→ **What is expected**: In the DaskTaskRunner documentation excerpt below, what does the submit method raise if it is called before the task runner has been started?

→ **Source extract**:
DaskTaskRunner.__getstate__ special

Allow the DaskTaskRunner to be serialized by dropping the distributed.Client, which contains locks. Must be deserialized on a dask worker.

Source code in prefect/task_runners.py
def __getstate__(self):
    """
    Allow the `DaskTaskRunner` to be serialized by dropping the `distributed.Client`,
    which contains locks. Must be deserialized on a dask worker.
    """
    data = self.__dict__.copy()
    data.update({k: None for k in {"_client", "_cluster"}})
    return data

DaskTaskRunner.__setstate__ special

Restore the distributed.Client by loading the client on a dask worker.

Source code in prefect/task_runners.py
def __setstate__(self, data: dict):
    """
    Restore the `distributed.Client` by loading the client on a dask worker.
    """
    self.__dict__.update(data)
    self._client = self._distributed.get_client()

DaskTaskRunner.submit async

Submit a call for execution and return a PrefectFuture that can be used to get the call result.

Parameters:

Name Description Default
run_id

A unique id identifying the run being submitted

required
run_fn

The function to be executed

Callable[..., Awaitable[prefect.orion.schemas.states.State[~R]]]
required
run_kwargs

A dict of keyword arguments to pass to run_fn

Dict[str, Any]
required

Returns:

Type Description
prefect.futures.PrefectFuture[~R, +A]

A future representing the result of run_fn execution

Source code in prefect/task_runners.py
async def submit(
    self,
    task_run: TaskRun,
    run_fn: Callable[..., Awaitable[State[R]]],
    run_kwargs: Dict[str, Any],
    asynchronous: A = True,
) -> PrefectFuture[R, A]:
    if not self._started:
        raise RuntimeError(
            "The task runner must be started before submitting work."

→ **Entries provided**:
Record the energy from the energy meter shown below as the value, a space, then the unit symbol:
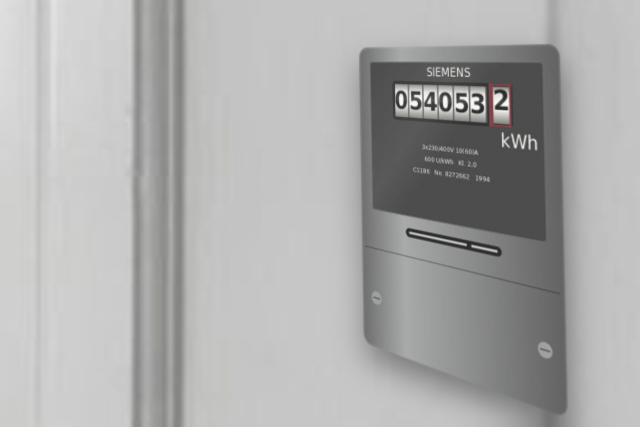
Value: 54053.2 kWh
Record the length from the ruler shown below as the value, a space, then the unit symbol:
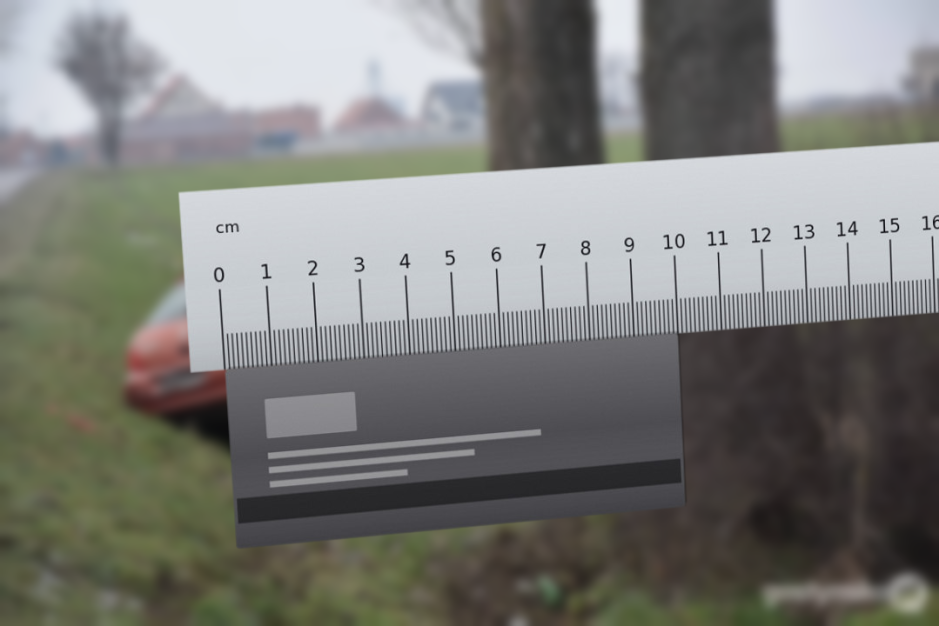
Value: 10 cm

--

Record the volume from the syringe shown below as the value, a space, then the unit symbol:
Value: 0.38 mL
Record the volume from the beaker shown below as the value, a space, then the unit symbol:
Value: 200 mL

→ **Exercise result**: It raises a RuntimeError with the message "The task runner must be started before submitting work."